Hal’s appreciation of books that make you ‘see what is going on’ has coincided with a new interest in creative writing. His father, psychodynamic counsellor Roger Mills, ponders on the connection.
Over the last few weeks I have been reading the first volume of Chris Wooding’s Broken Sky series with Hal. The series looks like it is a hefty one – there are at least nine volumes listed for sale on Amazon – and we are only at the very beginning, but they appear to have had an immediate impact on Hal.
It isn’t just that there is the usual begging for another chapter when I close up the book and tell him that it is time to go to sleep. That is normal stuff for Hal. He would try to get more of pretty much any story if the choice was between it and the lights being turned out. No, what I’ve noticed about the Broken Sky books is that Hal really seems to appreciate the way they are written.

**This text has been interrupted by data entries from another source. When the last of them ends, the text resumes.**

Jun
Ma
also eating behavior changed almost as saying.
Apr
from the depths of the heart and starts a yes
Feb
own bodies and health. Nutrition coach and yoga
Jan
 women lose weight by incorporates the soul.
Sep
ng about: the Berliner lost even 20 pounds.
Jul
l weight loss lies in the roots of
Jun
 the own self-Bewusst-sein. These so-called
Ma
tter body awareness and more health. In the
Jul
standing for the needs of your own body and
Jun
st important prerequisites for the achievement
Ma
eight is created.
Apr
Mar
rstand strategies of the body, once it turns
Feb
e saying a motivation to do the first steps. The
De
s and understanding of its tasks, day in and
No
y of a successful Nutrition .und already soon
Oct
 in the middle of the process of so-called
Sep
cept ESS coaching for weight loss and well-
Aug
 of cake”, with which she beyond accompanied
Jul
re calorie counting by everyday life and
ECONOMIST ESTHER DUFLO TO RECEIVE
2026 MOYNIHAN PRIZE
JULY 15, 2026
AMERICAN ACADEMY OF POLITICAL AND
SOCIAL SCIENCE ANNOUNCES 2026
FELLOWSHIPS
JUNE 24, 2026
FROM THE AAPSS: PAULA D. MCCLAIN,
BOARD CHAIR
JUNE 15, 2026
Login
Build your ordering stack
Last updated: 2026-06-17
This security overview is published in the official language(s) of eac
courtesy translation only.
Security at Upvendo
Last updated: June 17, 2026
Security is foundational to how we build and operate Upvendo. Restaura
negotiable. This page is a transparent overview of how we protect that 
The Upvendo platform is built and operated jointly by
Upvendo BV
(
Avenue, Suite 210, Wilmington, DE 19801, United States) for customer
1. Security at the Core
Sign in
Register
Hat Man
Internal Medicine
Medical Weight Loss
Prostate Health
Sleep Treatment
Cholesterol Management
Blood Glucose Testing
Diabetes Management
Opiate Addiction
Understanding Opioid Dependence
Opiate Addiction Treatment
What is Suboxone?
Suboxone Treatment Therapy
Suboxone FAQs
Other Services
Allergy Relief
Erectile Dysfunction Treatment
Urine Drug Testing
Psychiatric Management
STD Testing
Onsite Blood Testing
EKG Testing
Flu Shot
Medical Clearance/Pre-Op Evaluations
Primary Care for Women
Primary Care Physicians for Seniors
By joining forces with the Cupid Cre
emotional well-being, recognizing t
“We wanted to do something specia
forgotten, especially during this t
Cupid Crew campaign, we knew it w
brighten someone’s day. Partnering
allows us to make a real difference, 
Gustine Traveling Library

He commented on this when we were a short way through volume one. I had put the book down and was just settling Hal in his bed when he looked at me and said. ‘I really like that book. It’s full of “wow” words.’ Though I had an inkling, I asked Hal to tell me more about ‘wow’ words. ‘They are words that are really powerful. You can see what is going on. Wow words are cool,’ was his response.
Until this moment I had not heard Hal make a comment on writing style before. This is not to say that he hadn’t been affected by it. Many times I’ve noticed how vivid writing grips his interest, while more plodding prose – for example a childhood favourite of mine, Henry Treece’s Legions of the Eagle which I tried to interest Hal in – leaves him looking around the room, bored and uninterested. But I had never heard him actually make a remark about style before.
This may appear to be a relatively trivial point. But I think it marks an important cognitive shift. In recognising that style makes a difference, you are recognising that words aren’t just simple, dispassionate conveyers of meaning, but that they vary in power. You are recognising that vividly expressive writing conveys meaning differently, more potently than matter-of-fact, unimaginative words can do. And you are recognising that it is important which words you yourself choose to use.
It is probably no accident that alongside this shift in understanding of how words work, Hal seems to be developing an interest in creative writing. Just before Christmas, inspired by the school play, he penned a couple of scenes of a play of his own (a ghoulish affair in which an army of skeleton soldiers kidnap a princess). Tenacity isn’t Hal’s strong suit, and work on the play petered out, but more recently at school they have been writing fables and Hal, clearly thoroughly into this, told us with great pride of the fable of the Dog and Frog which he co-authored with another child. Hal’s school are brilliant at commendations and he got a certificate of achievement for his fable. I expect something similar happened in T S Eliot’s boyhood.
The Broken Sky series by Chris Wooding is published by Scholastic.